►

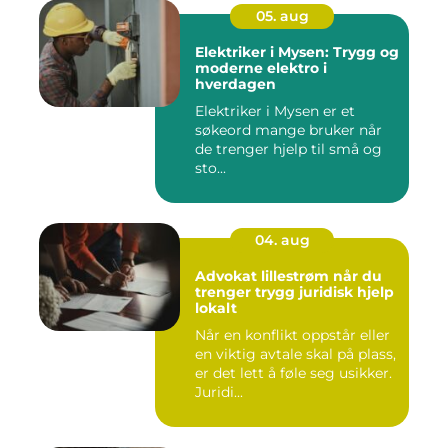
05. aug
Elektriker i Mysen: Trygg og
moderne elektro i
hverdagen
Elektriker i Mysen er et
søkeord mange bruker når
de trenger hjelp til små og
sto...
04. aug
Advokat lillestrøm når du
trenger trygg juridisk hjelp
lokalt
Når en konflikt oppstår eller
en viktig avtale skal på plass,
er det lett å føle seg usikker.
Juridi...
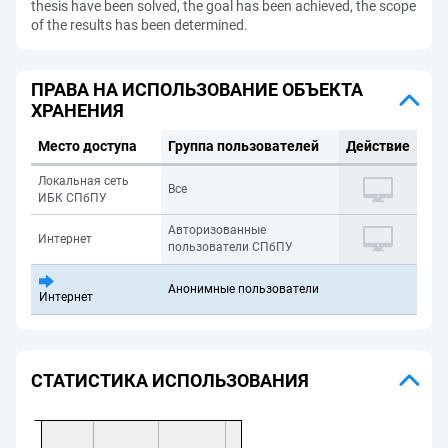
thesis have been solved, the goal has been achieved, the scope
of the results has been determined.
ПРАВА НА ИСПОЛЬЗОВАНИЕ ОБЪЕКТА
ХРАНЕНИЯ
Место доступа
Группа пользователей
Действие
Локальная сеть
Все
ИБК СПбПУ
Авторизованные
Интернет
пользователи СПбПУ
Анонимные пользователи
Интернет
СТАТИСТИКА ИСПОЛЬЗОВАНИЯ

◄

What is being asked: The response must match the data line for line, from its first line through the line with "Når en konflikt oppstår eller", inclusive, and must leave out the pictures.

Completed task:
05. aug
Elektriker i Mysen: Trygg og
moderne elektro i
hverdagen
Elektriker i Mysen er et
søkeord mange bruker når
de trenger hjelp til små og
sto...
04. aug
Advokat lillestrøm når du
trenger trygg juridisk hjelp
lokalt
Når en konflikt oppstår eller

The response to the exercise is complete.